Is SEO Content Different from Regular Content?

Is SEO content different from regular content? Here is the short answer – yes, but no. Hopefully that is not too frustrating an answer – as the poet Marianne Moore once said: “It is human nature to stand in the middle of a thing.”

Sometimes there’s nothing wrong with the middle. With SEO in particular, you don’t want to think of content as being dramatically different from regular content. Here’s why:

SEO Is Content, Content Is SEO

Let’s tease that out: If you want your content to generate relevant website traffic from Google it needs SEO. At the same time, your SEO strategy needs content. Does that mean you should treat a product page on your website, or the contact page, the same as you treat a blog post? Of course not, as the pages of content on your website perform different functions.

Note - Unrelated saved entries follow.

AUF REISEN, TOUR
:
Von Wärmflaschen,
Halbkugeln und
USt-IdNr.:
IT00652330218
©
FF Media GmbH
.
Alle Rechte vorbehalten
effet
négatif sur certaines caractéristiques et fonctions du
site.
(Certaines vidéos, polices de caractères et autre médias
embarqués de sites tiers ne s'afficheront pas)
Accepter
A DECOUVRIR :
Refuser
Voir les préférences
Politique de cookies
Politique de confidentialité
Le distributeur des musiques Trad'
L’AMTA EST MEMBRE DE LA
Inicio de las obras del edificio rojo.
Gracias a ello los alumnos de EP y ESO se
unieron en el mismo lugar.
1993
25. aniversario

But there are principles that you should apply to all the content on your website, although how you apply those principles is a question of priority.

The answer “yes, but no” is hopefully now a little less frustrating.

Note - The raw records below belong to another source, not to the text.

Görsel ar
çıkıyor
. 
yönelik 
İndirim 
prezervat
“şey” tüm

Getting The Priorities Right

Every page and piece of content that you produce will broadly fit into one of these two categories:

  1. Action Content – designed to prompt an action – make a phone call, make a purchase, or sign up for a newsletter
  2. Shareable Content – designed to be shared

There’s a lot of crossover between the two so it’s not surprising that the same fundamental principles apply when creating each type:

  • Well written
  • Good metadata
  • Keyword orientated

A page that you regard as “SEO content” might have highly optimized metadata for a specific keyword, but it should be written well and be relevant to the user. Similarly, you might spend considerable time crafting a blog post that provides valuable information on a topic that’s better than anything else written on the topic, but you should still think about keywords and you should carefully write your metadata.

Well Written

Everything starts from creating well written, relevant content. Old SEO practices (like keyword stuffing or producing shallow content) no longer work. Whether you are writing your About Us page, or you’re creating a blog post, make sure to focus on quality.

Quality content encourages your visitors to take the desired action and it encourages them to share your content (especially if it has unique insights or a different perspective).

Good MetaData

Metadata helps search engines understand what your page is about. Your metadata is also displayed to Google’s users in the search results pages, so it plays a crucial role in encouraging clicks to your website.

If you want people to find your content in search, metadata is important whether you are creating action content or shareable content.

Keyword Orientated

Keywords are important in all your pages because they help Google match your page with people conducting search queries.

But there is a crucial difference in the keywords of action content and shareable content. The difference is keyword intent. Here’s an example of two keywords to illustrate two different intents:

  • yoga tips for beginners
  • yoga classes in Chicago

Both keywords could conceivably have a place on a website about yoga, but the intention of the searcher in each example is quite different. The intention of the first term is to find out information, while the second term is more likely for someone who is ready to join a class.

Conduct keyword research when you’re writing content, but also think about the intention of the searcher in order to craft your content correctly.

When you’re writing content for the web, head down the center lane of the SEO highway. You might lean slightly to the left or the right depending on the type of content you are producing, but the fundamental principles remain the same.